INSTRUCTION. Rewrite every line of the records below as a Markdown table with two columns, No. for the row number and Line for the line itself, skipping any blank lines.

DATA SHOWN START

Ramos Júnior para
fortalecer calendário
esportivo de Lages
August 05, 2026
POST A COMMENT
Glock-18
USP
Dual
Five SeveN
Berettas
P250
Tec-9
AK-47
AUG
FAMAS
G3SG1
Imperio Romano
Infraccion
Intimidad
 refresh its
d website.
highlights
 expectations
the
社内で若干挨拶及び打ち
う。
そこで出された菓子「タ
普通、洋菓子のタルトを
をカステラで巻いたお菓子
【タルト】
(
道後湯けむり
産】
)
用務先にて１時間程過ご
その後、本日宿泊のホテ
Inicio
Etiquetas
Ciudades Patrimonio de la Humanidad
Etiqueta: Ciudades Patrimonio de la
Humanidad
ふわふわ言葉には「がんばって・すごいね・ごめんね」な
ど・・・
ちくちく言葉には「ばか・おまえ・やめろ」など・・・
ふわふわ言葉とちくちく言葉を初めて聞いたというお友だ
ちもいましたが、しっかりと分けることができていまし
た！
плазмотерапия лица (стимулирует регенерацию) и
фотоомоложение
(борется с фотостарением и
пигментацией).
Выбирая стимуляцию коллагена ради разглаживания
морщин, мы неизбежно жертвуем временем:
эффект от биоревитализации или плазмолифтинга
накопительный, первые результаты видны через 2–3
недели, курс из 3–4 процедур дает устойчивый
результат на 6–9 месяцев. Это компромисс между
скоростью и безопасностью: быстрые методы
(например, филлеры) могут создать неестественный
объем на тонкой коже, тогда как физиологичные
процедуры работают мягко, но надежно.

DATA SHOWN END

TASK RESULT.
| No. | Line |
|---|---|
| 1 | Ramos Júnior para |
| 2 | fortalecer calendário |
| 3 | esportivo de Lages |
| 4 | August 05, 2026 |
| 5 | POST A COMMENT |
| 6 | Glock-18 |
| 7 | USP |
| 8 | Dual |
| 9 | Five SeveN |
| 10 | Berettas |
| 11 | P250 |
| 12 | Tec-9 |
| 13 | AK-47 |
| 14 | AUG |
| 15 | FAMAS |
| 16 | G3SG1 |
| 17 | Imperio Romano |
| 18 | Infraccion |
| 19 | Intimidad |
| 20 |  refresh its |
| 21 | d website. |
| 22 | highlights |
| 23 |  expectations |
| 24 | the |
| 25 | 社内で若干挨拶及び打ち |
| 26 | う。 |
| 27 | そこで出された菓子「タ |
| 28 | 普通、洋菓子のタルトを |
| 29 | をカステラで巻いたお菓子 |
| 30 | 【タルト】 |
| 31 | ( |
| 32 | 道後湯けむり |
| 33 | 産】 |
| 34 | ) |
| 35 | 用務先にて１時間程過ご |
| 36 | その後、本日宿泊のホテ |
| 37 | Inicio |
| 38 | Etiquetas |
| 39 | Ciudades Patrimonio de la Humanidad |
| 40 | Etiqueta: Ciudades Patrimonio de la |
| 41 | Humanidad |
| 42 | ふわふわ言葉には「がんばって・すごいね・ごめんね」な |
| 43 | ど・・・ |
| 44 | ちくちく言葉には「ばか・おまえ・やめろ」など・・・ |
| 45 | ふわふわ言葉とちくちく言葉を初めて聞いたというお友だ |
| 46 | ちもいましたが、しっかりと分けることができていまし |
| 47 | た！ |
| 48 | плазмотерапия лица (стимулирует регенерацию) и |
| 49 | фотоомоложение |
| 50 | (борется с фотостарением и |
| 51 | пигментацией). |
| 52 | Выбирая стимуляцию коллагена ради разглаживания |
| 53 | морщин, мы неизбежно жертвуем временем: |
| 54 | эффект от биоревитализации или плазмолифтинга |
| 55 | накопительный, первые результаты видны через 2–3 |
| 56 | недели, курс из 3–4 процедур дает устойчивый |
| 57 | результат на 6–9 месяцев. Это компромисс между |
| 58 | скоростью и безопасностью: быстрые методы |
| 59 | (например, филлеры) могут создать неестественный |
| 60 | объем на тонкой коже, тогда как физиологичные |
| 61 | процедуры работают мягко, но надежно. |